The reputation of Halliburton, the oil industry giant once run by Vice-President Dick Cheney, took a new blow yesterday when it admitted one of its subsidiaries had paid millions of dollars to a Nigerian official in return for tax breaks.

The company said it had informed the US securities and exchange commission (SEC) of about $2.4m (£1.5m) in improper payments to the official, who had posed as a tax consultant, it claimed.

The payments emerged during an audit. Halliburton said they "clearly violated" the company's code of conduct and "several" employees had been fired. The SEC is investigating, and the firm could face a tax bill of up to $5m in Nigeria.

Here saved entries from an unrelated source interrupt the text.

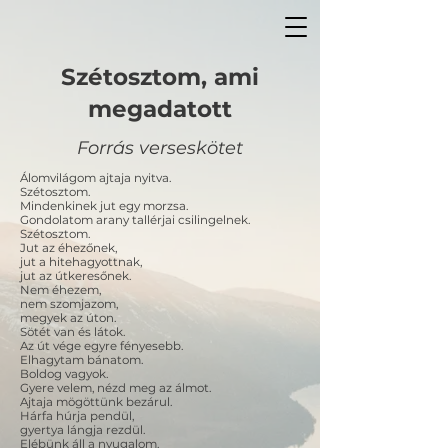
Szétosztom, ami
megadatott
Forrás verseskötet
Álomvilágom ajtaja nyitva.
Szétosztom.
Mindenkinek jut egy morzsa.
Gondolatom arany tallérjai csilingelnek.
Szétosztom.
Jut az éhezőnek,
jut a hitehagyottnak,
jut az útkeresőnek.
Nem éhezem,
nem szomjazom,
megyek az úton.
Sötét van és látok.
Az út vége egyre fényesebb.
Elhagytam bánatom.
Boldog vagyok.
Gyere velem, nézd meg az álmot.
Ajtaja mögöttünk bezárul.
Hárfa húrja pendül,
gyertya lángja rezdül.
Elébünk áll a nyugalom.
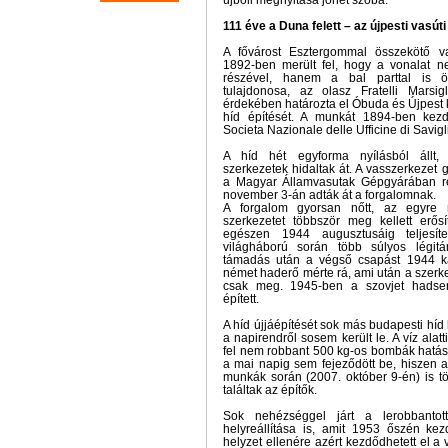
újbóli megnyitása jöhet szóba.
111 éve a Duna felett – az újpesti vasúti
A fővárost Esztergommal összekötő va
1892-ben merült fel, hogy a vonalat ne
részével, hanem a bal parttal is ö
tulajdonosa, az olasz Fratelli Marsi
érdekében határozta el Óbuda és Újpest
híd építését. A munkát 1894-ben kez
Societa Nazionale delle Ufficine di Savig
A híd hét egyforma nyílásból állt,
szerkezetek hidaltak át. A vasszerkezet g
a Magyar Államvasutak Gépgyárában re
november 3-án adták át a forgalomnak.
A forgalom gyorsan nőtt, az egyre 
szerkezetet többször meg kellett erősí
egészen 1944 augusztusáig teljesíte
világháború során több súlyos légit
támadás után a végső csapást 1944 k
német haderő mérte rá, ami után a szerk
csak meg. 1945-ben a szovjet hadser
épített.
A híd újjáépítését sok más budapesti híd 
a napirendről sosem került le. A víz alat
fel nem robbant 500 kg-os bombák hatásta
a mai napig sem fejeződött be, hiszen a
munkák során (2007. október 9-én) is t
találtak az építők.
Sok nehézséggel járt a lerobbantot
helyreállítása is, amit 1953 őszén kez
helyzet ellenére azért kezdődhetett el a 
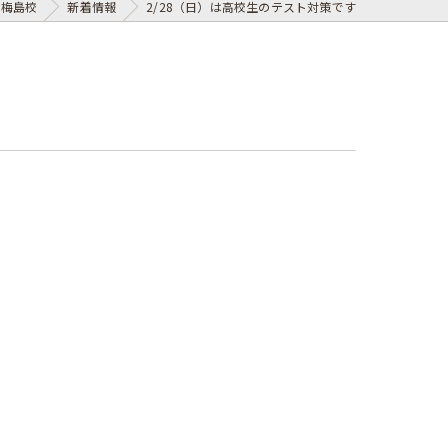
 梅島校
新着情報
2/28（日）は高校生のテスト対策です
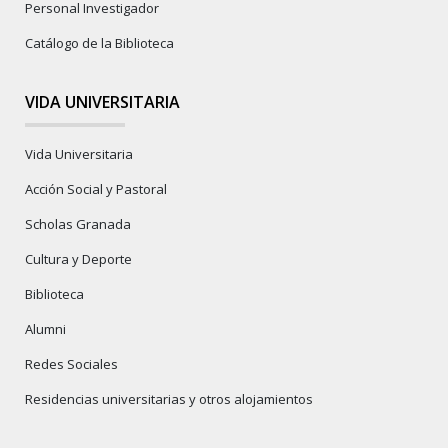
Personal Investigador
Catálogo de la Biblioteca
VIDA UNIVERSITARIA
Vida Universitaria
Acción Social y Pastoral
Scholas Granada
Cultura y Deporte
Biblioteca
Alumni
Redes Sociales
Residencias universitarias y otros alojamientos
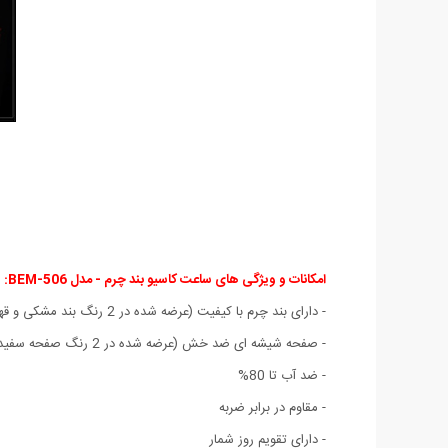
امکانات و ویژگی های ساعت کاسیو بند چرم - مدل BEM-506:
- دارای بند چرم با کیفیت (عرضه شده در 2 رنگ بند مشکی و قهوه ای)
- صفحه شیشه ای ضد خش (عرضه شده در 2 رنگ صفحه سفید و مشکی)
- ضد آب تا 80%
- مقاوم در برابر ضربه
- دارای تقویم روز شمار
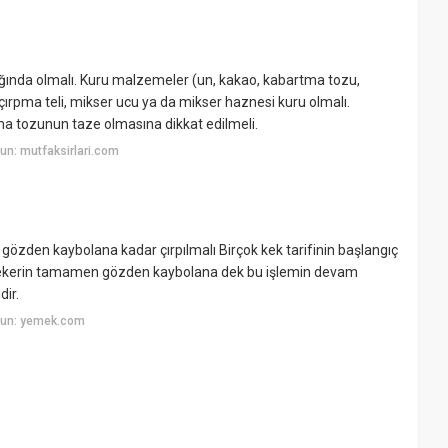
ğında olmalı. Kuru malzemeler (un, kakao, kabartma tozu,
 çırpma teli, mikser ucu ya da mikser haznesi kuru olmalı.
ma tozunun taze olmasına dikkat edilmeli.
un: mutfaksirlari.com
gözden kaybolana kadar çırpılmalı Birçok kek tarifinin başlangıç
a şekerin tamamen gözden kaybolana dek bu işlemin devam
ir.
yun: yemek.com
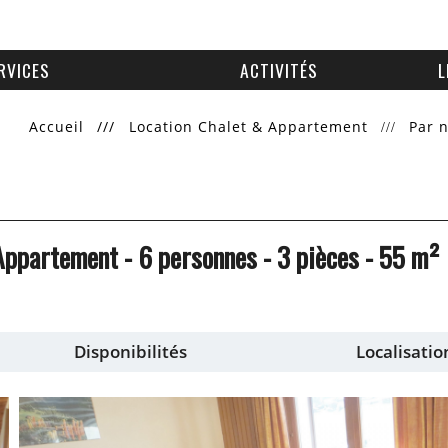
RVICES
ACTIVITÉS
L
Accueil
///
Location Chalet & Appartement
Par 
Appartement
- 6 personnes
- 3 pièces
-
55
m²
Disponibilités
Localisatio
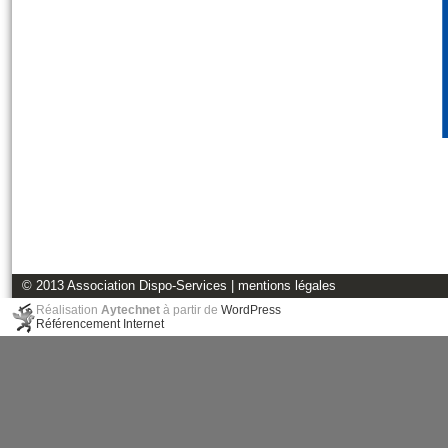
© 2013 Association Dispo-Services |
mentions légales
Réalisation
Aytechnet
à partir de
WordPress
Référencement Internet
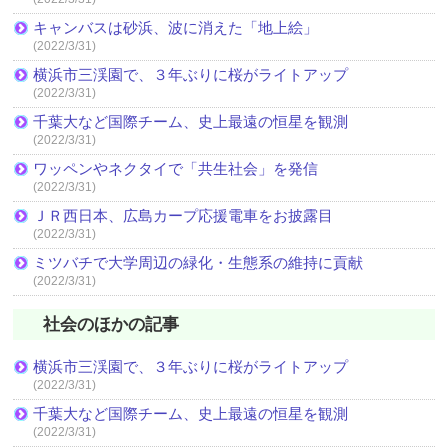
キャンバスは砂浜、波に消えた「地上絵」
(2022/3/31)
横浜市三渓園で、３年ぶりに桜がライトアップ
(2022/3/31)
千葉大など国際チーム、史上最遠の恒星を観測
(2022/3/31)
ワッペンやネクタイで「共生社会」を発信
(2022/3/31)
ＪＲ西日本、広島カープ応援電車をお披露目
(2022/3/31)
ミツバチで大学周辺の緑化・生態系の維持に貢献
(2022/3/31)
社会のほかの記事
横浜市三渓園で、３年ぶりに桜がライトアップ
(2022/3/31)
千葉大など国際チーム、史上最遠の恒星を観測
(2022/3/31)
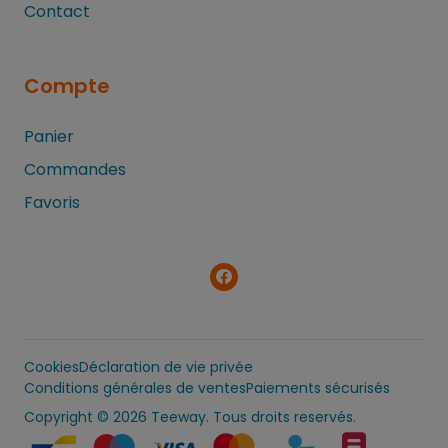
Contact
Compte
Panier
Commandes
Favoris
Cookies
Déclaration de vie privée
Conditions générales de ventes
Paiements sécurisés
Copyright
© 2026 Teeway. Tous droits reservés.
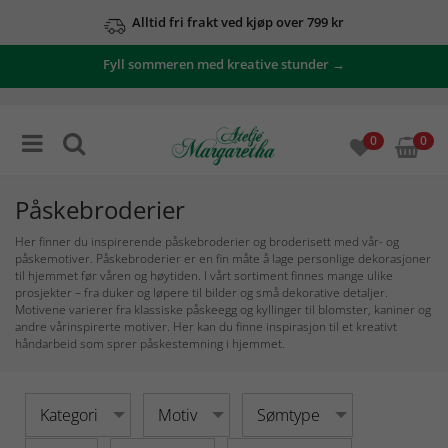
Se våre tilbud her
Fyll sommeren med kreative stunder →
0
0
Påskebroderier
Her finner du inspirerende påskebroderier og broderisett med vår- og
påskemotiver. Påskebroderier er en fin måte å lage personlige dekorasjoner
til hjemmet før våren og høytiden. I vårt sortiment finnes mange ulike
prosjekter – fra duker og løpere til bilder og små dekorative detaljer.
Motivene varierer fra klassiske påskeegg og kyllinger til blomster, kaniner og
andre vårinspirerte motiver. Her kan du finne inspirasjon til et kreativt
håndarbeid som sprer påskestemning i hjemmet.
Kategori
Motiv
Sømtype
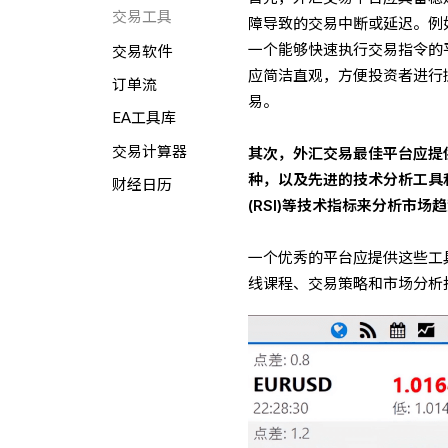
交易工具
障导致的交易中断或延迟。例
一个能够快速执行交易指令的
交易软件
应简洁直观，方便投资者进行
订单流
易。
EA工具库
交易计算器
其次，外汇交易最佳平台应提
种，以及先进的技术分析工具
财经日历
(RSI)等技术指标来分析市场
一个优秀的平台应提供这些工
线课程、交易策略和市场分析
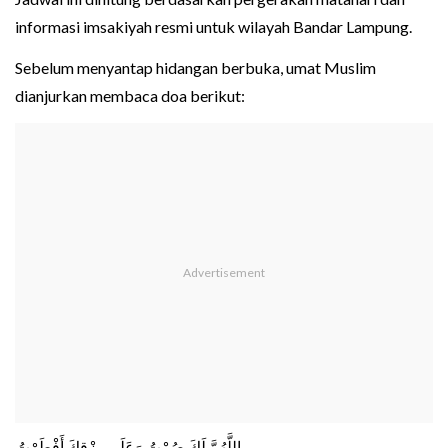
informasi imsakiyah resmi untuk wilayah Bandar Lampung.
Sebelum menyantap hidangan berbuka, umat Muslim
dianjurkan membaca doa berikut:
اللَّهُمَّ لَكَ صُمْتُ وَعَلَى رِزْقِكَ أَفْطَرْتُ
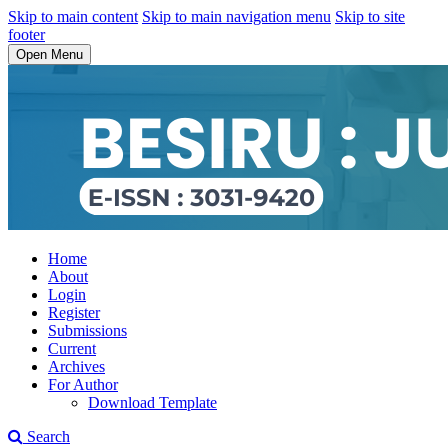
Skip to main content
Skip to main navigation menu
Skip to site
footer
Open Menu
Home
About
Login
Register
Submissions
Current
Archives
For Author
Download Template
Search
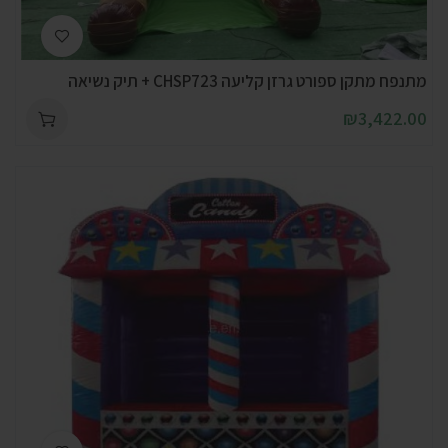
מתנפח מתקן ספורט גרזן קליעה CHSP723 + תיק נשיאה
₪
3,422.00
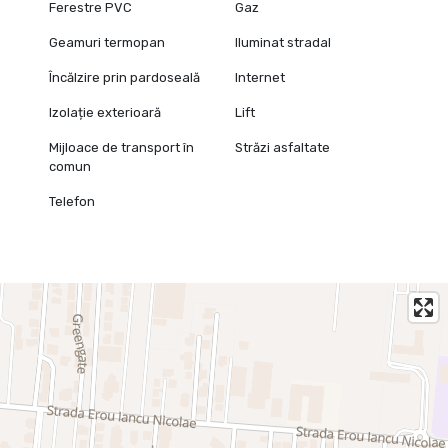
Ferestre PVC
Gaz
Geamuri termopan
Iluminat stradal
Încălzire prin pardoseală
Internet
Izolație exterioară
Lift
Mijloace de transport în
Străzi asfaltate
comun
Telefon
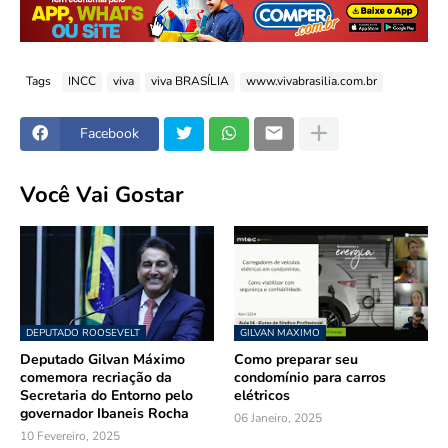
Tags
INCC
viva
viva BRASÍLIA
www.vivabrasilia.com.br
Facebook
Você Vai Gostar
DEPUTADO ROOSEVELT
GILVAN MAXIMO
Deputado Gilvan Máximo
Como preparar seu
comemora recriação da
condomínio para carros
Secretaria do Entorno pelo
elétricos
governador Ibaneis Rocha
06 Janeiro, 2025
10 Fevereiro, 2025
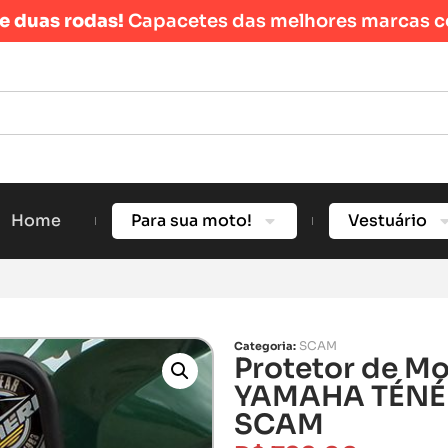
re duas rodas!
Capacetes das melhores marcas c
Home
Para sua moto!
Vestuário
SCAM
Categoria:
Protetor de Mo
YAMAHA TÉNÉR
SCAM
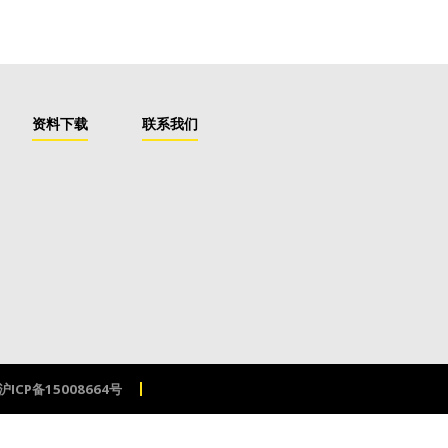
资料下载
联系我们
沪ICP备15008664号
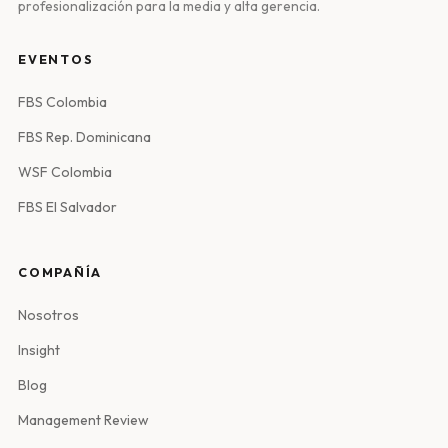
profesionalización para la media y alta gerencia.
EVENTOS
FBS Colombia
FBS Rep. Dominicana
WSF Colombia
FBS El Salvador
COMPAÑÍA
Nosotros
Insight
Blog
Management Review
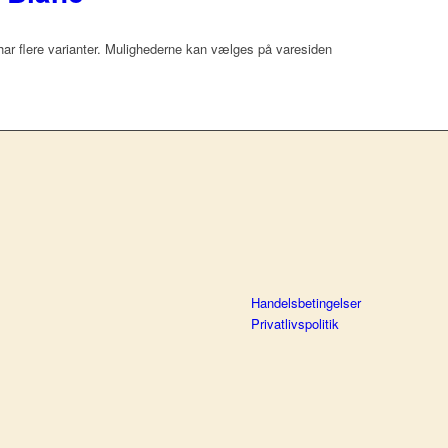
har flere varianter. Mulighederne kan vælges på varesiden
Handelsbetingelser
Privatlivspolitik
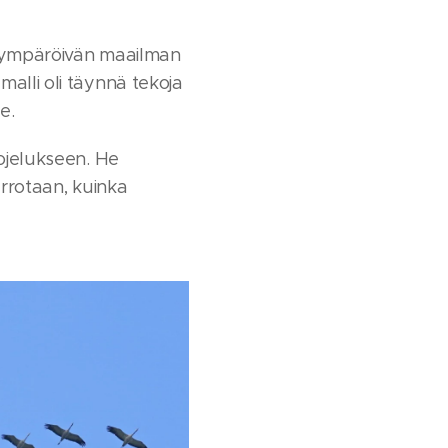
ät ympäröivän maailman
alli oli täynnä tekoja
e.
ojelukseen. He
errotaan, kuinka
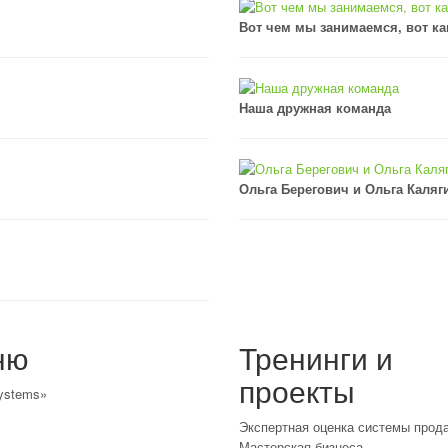
Вот чем мы занимаемся, вот ка
Наша дружная команда
Ольга Берегович и Ольга Каляг
ню
Тренинги и
проекты
ystems»
Экспертная оценка системы прод
Мастерская бизнеса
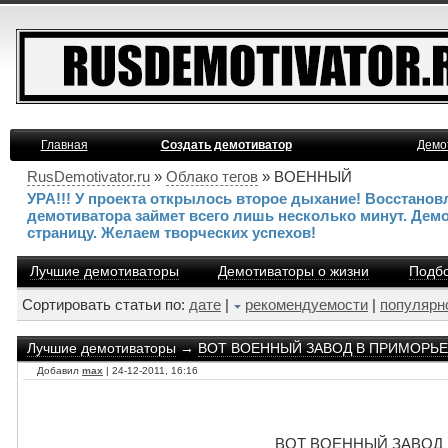
Главная
Создать демотиватор
Демо
RusDemotivator.ru
»
Облако тегов
» ВОЕННЫЙ
УРА!!! У проекта открылось второе дыхание! Восстано
демотиватора займет всего лишь несколько минут. Дем
страницу. Желаем творческих успехов!
Лучшие демотиваторы
Демотиваторы о жизни
Подбо
Сортировать статьи по:
дате
|
рекомендуемости
|
популярн
Лучшие демотиваторы
→
ВОТ ВОЕННЫЙ ЗАВОД В ПРИМОРЬЕ - а
Добавил
max
| 24-12-2011, 16:16
ВОТ ВОЕННЫЙ ЗАВОД В 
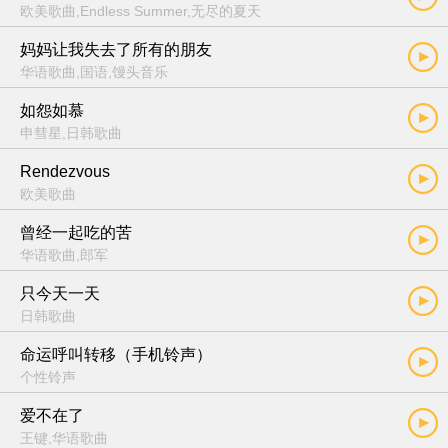
欧美歌曲,Endless Summer,无尽的夏天
妈妈让我失去了所有的朋友
华语歌曲,国语,馒头音乐
如怨如慕
申彗星,日韩歌曲
Rendezvous
欧美歌曲
曾经一起吃的苦
华语歌曲,郎军
只今天一天
日韩歌曲
命运呼叫转移（手机铃声）
个性铃声
爱不在了
王键,华语歌曲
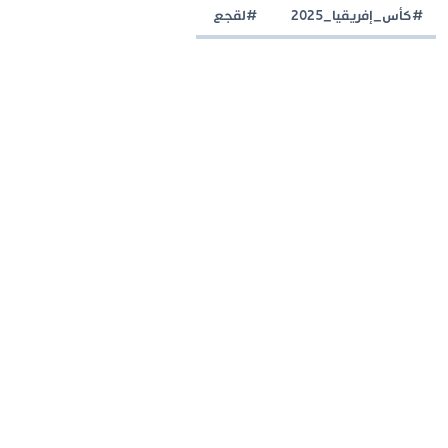
#كأس_إفريقيا_2025
#لقجع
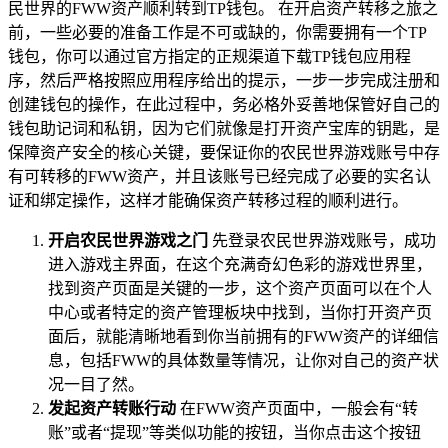
民世界的FWW资产顺利转到TP钱包。 在开启资产转移之旅之
前，一些必要的准备工作是不可或缺的，你需要拥有一个TP
钱包，你可以通过官方指定的正规渠道下载TP钱包应用程
序，然后严格按照应用程序给出的提示，一步一步完成注册和
创建钱包的操作，在此过程中，务必格外妥善地保管好自己的
钱包助记词和私钥，因为它们就像是打开资产宝库的钥匙，是
保障资产安全的核心关键，要保证你的农民世界游戏账号中存
有可转移的FWW资产，并且该账号已经完成了必要的实名认
证和绑定操作，这样才能确保资产转移过程的顺利进行。
开启农民世界游戏之门
先登录农民世界游戏账号，成功
进入游戏主界面，在这个充满奇幻色彩的游戏世界里，
找到资产页面是关键的一步，这个资产页面可以在个人
中心或者特定的资产管理板块中找到，当你打开资产页
面后，就能清晰地看到你当前拥有的FWW资产的详细信
息，包括FWW的具体数量等情况，让你对自己的资产状
况一目了然。
发起资产转账行动
在FWW资产页面中，一般会有“转
账”或者“提现”等类似功能的按钮，当你点击这个按钮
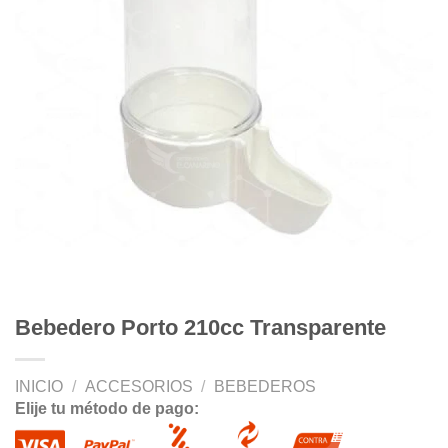
Bebedero Porto 210cc Transparente
INICIO
/
ACCESORIOS
/
BEBEDEROS
Elije tu método de pago:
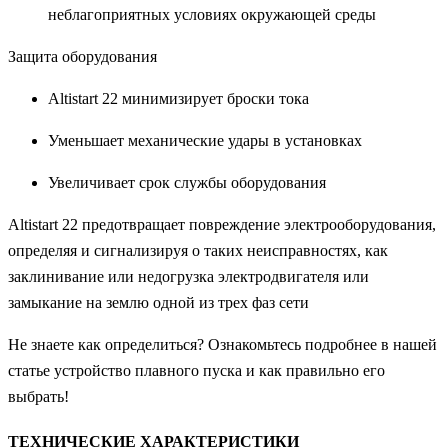
неблагоприятных условиях окружающей среды
Защита оборудования
Altistart 22 минимизирует броски тока
Уменьшает механические удары в установках
Увеличивает срок службы оборудования
Altistart 22 предотвращает повреждение электрооборудования,
определяя и сигнализируя о таких неисправностях, как
заклинивание или недогрузка электродвигателя или
замыкание на землю одной из трех фаз сети
Не знаете как определиться? Ознакомьтесь подробнее в нашей
статье устройство плавного пуска и как правильно его
выбрать!
ТЕХНИЧЕСКИЕ ХАРАКТЕРИСТИКИ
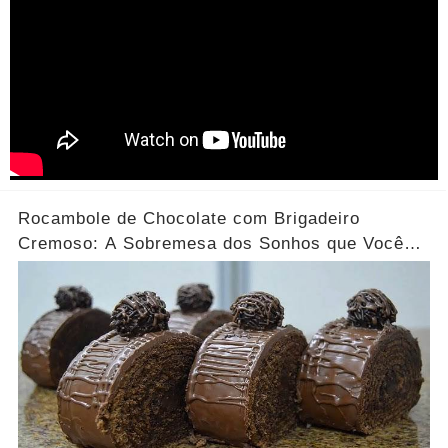
Rocambole de Chocolate com Brigadeiro
Cremoso: A Sobremesa dos Sonhos que Você
Precisa Experimentar!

It is the second controversy involving the firm within a week. Earlier, army officials acknowledged that the company's subsidiary Kellogg Brown and Root had a far broader role in the Iraqi oil industry than previously disclosed, encompassing not just fighting fires but operating oilfields.

Meanwhile Richard Perle, an influential Pentagon adviser, was accused of a new conflict of interests after it was revealed that he had briefed investors on how to profit from a potential war with Iraq or North Korea after attending a classified intelligence meeting on the two countries.

The defence policy board, of which Mr Perle was then chairman, received the information from the defence intelligence agency in February.

Three weeks later he gave a talk to Goldman Sachs investors, delivered as part of a conference call, titled Implications of an Imminent War: Iraq Now. North Korea Next?

A source who was at the defence intelligence agency briefing told the Los Angeles Times: "That bothered me because the title of the talk made it sound like he had the inside track on what we were going to do."

The Los Angeles Times broke the story.

Mr Perle, who declined to comment yesterday, resigned as chairman of the board in March after bad publicity concerning his links with the failed telecoms firm Global Crossing, which was seeking a favourable ruling from the Pentagon; his directorship of the UK intelligence firm Autonomy; and his meeting with Adnan Khashoggi, a Saudi arms dealer, and another businessman who wanted to influence Washington's Iraq policies.

He remains a member of the defence policy board, a group of private citizens whose nominations are approved by Donald Rumsfeld, the secretary of defence.

At the same classified meeting, on February 27, the board received a presentation about military communications systems, the LA Times reported. Mr Perle's venture capital firm, Trireme Partners, has been exploring this area for possible investments.

The revelations will increase the pressure on Mr Perle.

But Helmut Sonnenfeldt, another board member, said nothing he heard at the February briefing would have given Mr Perle any advantage in his commercial activities.

He told the LA Times: "To make a hard and fast connection between Perle hearing something at the briefing and using it to further his commercial interests is a jump I wouldn't want to make."